──────── Data section ────────

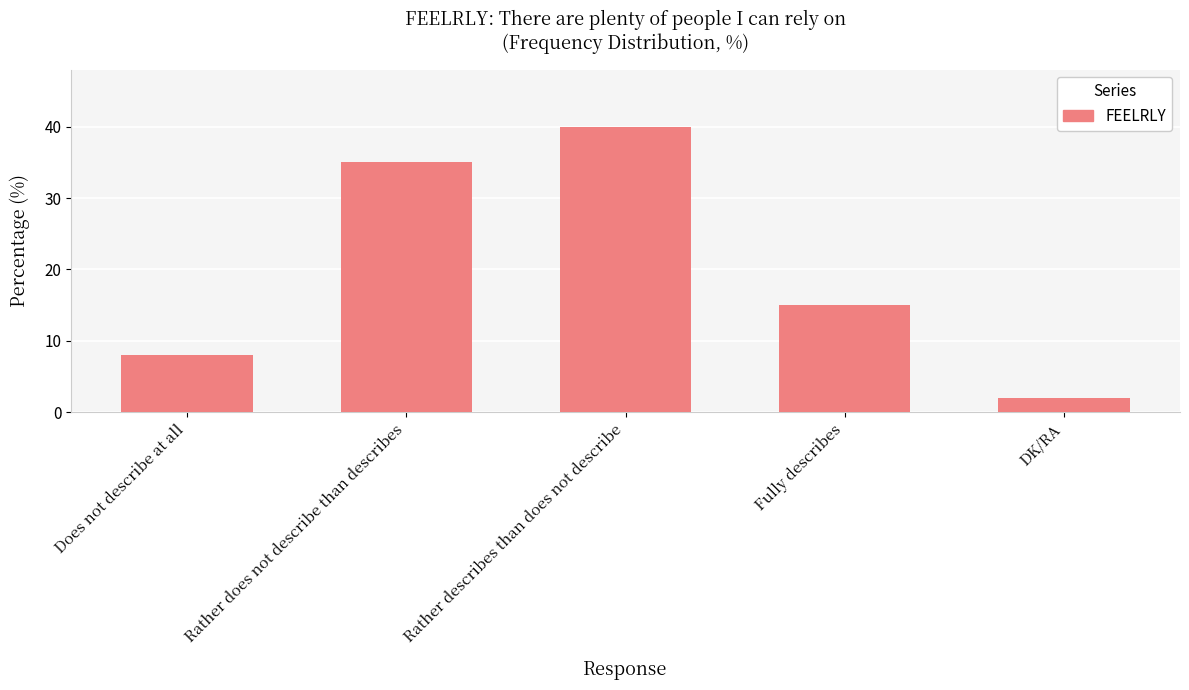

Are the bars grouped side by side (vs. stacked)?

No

────────
──────── Data section ────────

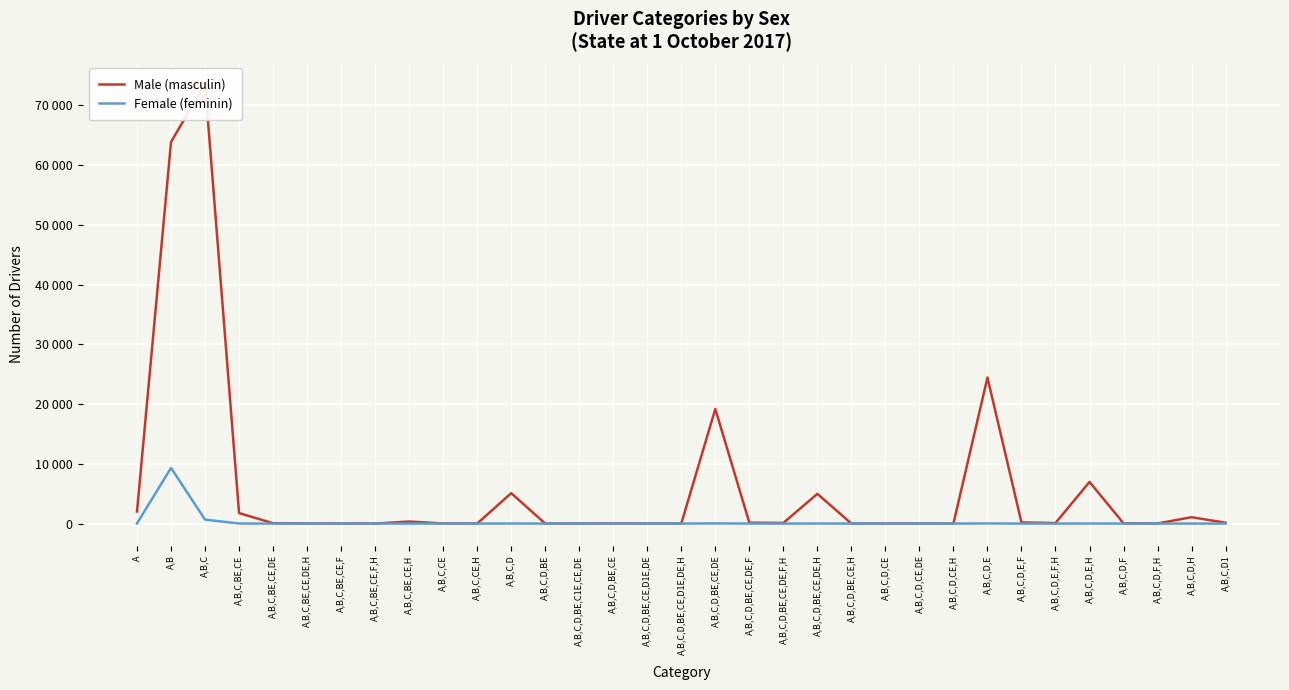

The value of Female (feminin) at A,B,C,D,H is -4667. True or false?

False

────────
──────── Data section ────────

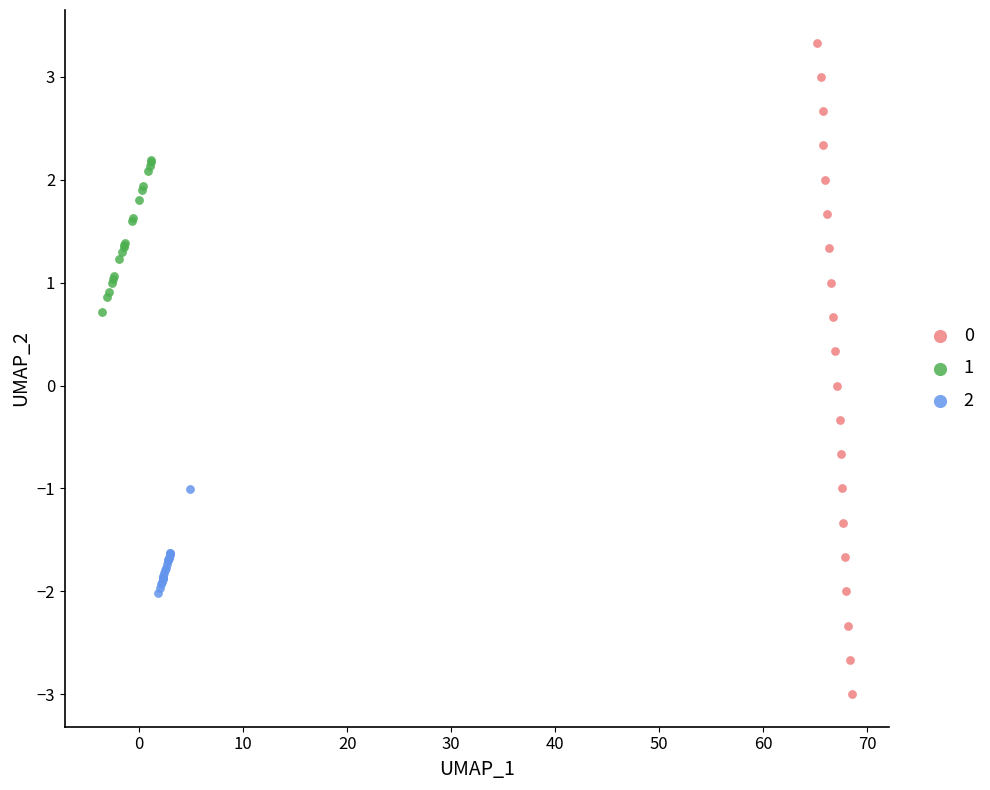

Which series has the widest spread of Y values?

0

────────

About this task:
Tally the lines in the rows above that contain the word "Female", and reply with only that number.

Your response:
1